▸ **Problem details**: Put the lines starting at the one that contains "ПОДПИСАТЬСЯ НА РАССЫЛКУ" and ending at the last line of the rows into a Markdown table with the columns No. and Line, numbering each line and omitting blank lines.

▸ **Entries shown**:
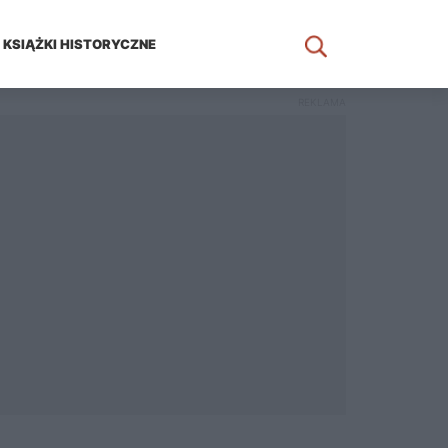
KSIĄŻKI HISTORYCZNE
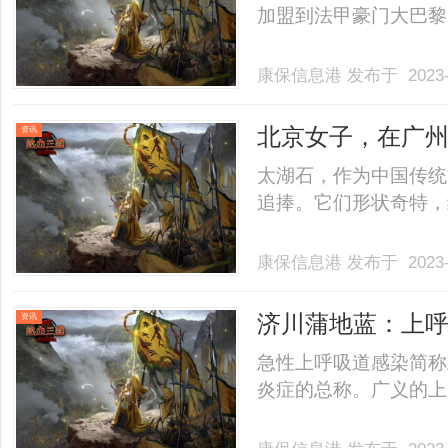
加盟到法甲豪门大巴黎，一
康保信息港
发布于 2023-
北京女子，在广州
资讯
不肯卖
太湖石，作为中国传统
追捧。它们形状奇特，纹理
康保信息港
发布于 2023-
济川蒲地蓝：上
资讯
急性上呼吸道感染简称
炎症的总称。广义的上感不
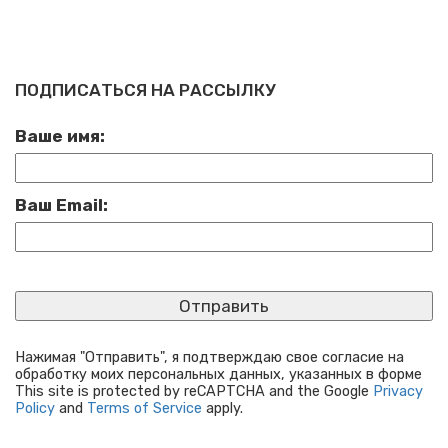
ПОДПИСАТЬСЯ НА РАССЫЛКУ
Ваше имя:
Ваш Email:
Нажимая "Отправить", я подтверждаю свое согласие на
обработку моих персональных данных, указанных в форме
This site is protected by reCAPTCHA and the Google
Privacy
Policy
and
Terms of Service
apply.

▸ **Written response**:
| No. | Line |
|---|---|
| 1 | ПОДПИСАТЬСЯ НА РАССЫЛКУ |
| 2 | Ваше имя: |
| 3 | Ваш Email: |
| 4 | Нажимая "Отправить", я подтверждаю свое согласие на |
| 5 | обработку моих персональных данных, указанных в форме |
| 6 | This site is protected by reCAPTCHA and the Google |
| 7 | Privacy |
| 8 | Policy |
| 9 | and |
| 10 | Terms of Service |
| 11 | apply. |